Instructors have discretion to grant an Incomplete when asked by a student, if student has completed a majority of the class. If granted you are allowed time extending beyond the end of the current semester to finish and turn in your assignments or sit for your final exam. You will negotiate a specific due or final exam date with your instructors and your instructors file a form with the Office of the Registrar, indicating that they have clarified with you what their expectations for completion are. If you and your instructors do not negotiate a specific other completion date, university administration will flip the “I” to an “F” after one calendar year. Both you and the instructor will get an e-mail notification roughly 60 days before that happens.
Your instructors may advise you to sit through a class again to finish an incomplete. If that is the case, do not re-register for the class! Tell the instructor of the class you are completing an incomplete, and they can add you to their course site manually. If you register in the class again, Bursar will bill you for it again.

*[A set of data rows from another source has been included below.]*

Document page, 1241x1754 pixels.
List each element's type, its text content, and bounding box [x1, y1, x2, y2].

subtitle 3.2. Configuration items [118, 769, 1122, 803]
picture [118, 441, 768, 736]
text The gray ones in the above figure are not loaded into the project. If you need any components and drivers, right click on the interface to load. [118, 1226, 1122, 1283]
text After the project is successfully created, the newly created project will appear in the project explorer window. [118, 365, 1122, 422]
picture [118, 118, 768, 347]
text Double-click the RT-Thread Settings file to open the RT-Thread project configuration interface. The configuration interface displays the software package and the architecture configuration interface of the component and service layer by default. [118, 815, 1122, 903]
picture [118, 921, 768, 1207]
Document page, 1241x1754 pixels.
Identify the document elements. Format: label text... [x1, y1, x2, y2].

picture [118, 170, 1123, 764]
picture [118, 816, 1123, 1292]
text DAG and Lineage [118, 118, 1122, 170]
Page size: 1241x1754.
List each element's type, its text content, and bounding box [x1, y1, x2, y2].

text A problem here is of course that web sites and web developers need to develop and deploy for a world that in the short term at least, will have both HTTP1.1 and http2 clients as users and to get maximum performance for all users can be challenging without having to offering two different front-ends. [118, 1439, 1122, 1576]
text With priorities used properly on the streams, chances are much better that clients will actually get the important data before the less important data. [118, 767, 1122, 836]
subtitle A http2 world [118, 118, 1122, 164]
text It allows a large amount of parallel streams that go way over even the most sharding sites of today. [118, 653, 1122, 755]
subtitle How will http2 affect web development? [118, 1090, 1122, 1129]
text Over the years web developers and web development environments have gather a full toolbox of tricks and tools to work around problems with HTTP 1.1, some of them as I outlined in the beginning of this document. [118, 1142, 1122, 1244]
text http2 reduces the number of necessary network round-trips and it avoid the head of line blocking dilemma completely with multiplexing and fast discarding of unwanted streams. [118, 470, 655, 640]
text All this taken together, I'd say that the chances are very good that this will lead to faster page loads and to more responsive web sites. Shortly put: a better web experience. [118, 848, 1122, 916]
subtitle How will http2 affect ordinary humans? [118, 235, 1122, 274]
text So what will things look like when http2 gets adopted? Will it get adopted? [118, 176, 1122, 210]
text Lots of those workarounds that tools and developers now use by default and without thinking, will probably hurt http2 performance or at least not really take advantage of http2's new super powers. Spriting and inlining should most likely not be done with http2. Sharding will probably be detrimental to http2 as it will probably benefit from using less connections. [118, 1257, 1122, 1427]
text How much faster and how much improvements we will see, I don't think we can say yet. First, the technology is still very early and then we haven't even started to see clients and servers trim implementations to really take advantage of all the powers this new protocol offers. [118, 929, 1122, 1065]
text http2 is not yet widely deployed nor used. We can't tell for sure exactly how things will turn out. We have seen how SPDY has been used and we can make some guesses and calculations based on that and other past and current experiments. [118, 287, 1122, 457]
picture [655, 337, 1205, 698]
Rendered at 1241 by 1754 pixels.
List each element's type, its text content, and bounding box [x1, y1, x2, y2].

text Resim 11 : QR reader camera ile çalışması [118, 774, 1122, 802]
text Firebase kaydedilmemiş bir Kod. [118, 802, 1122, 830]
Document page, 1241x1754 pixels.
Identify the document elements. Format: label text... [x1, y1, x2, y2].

Incompletes count like Ws and Fs in your Financial Aid and scholarship completion rate calculations, until they turn to a final, passing grade. If you are sitting through the class a second time to finish an incomplete, it will not count toward current semester enrollment for determination of full time status. Students participating in employer-sponsored tuition reimbursement programs may not be able to seek reimbursement until the Incomplete is resolved into a grade deemed sufficient by the employer plan.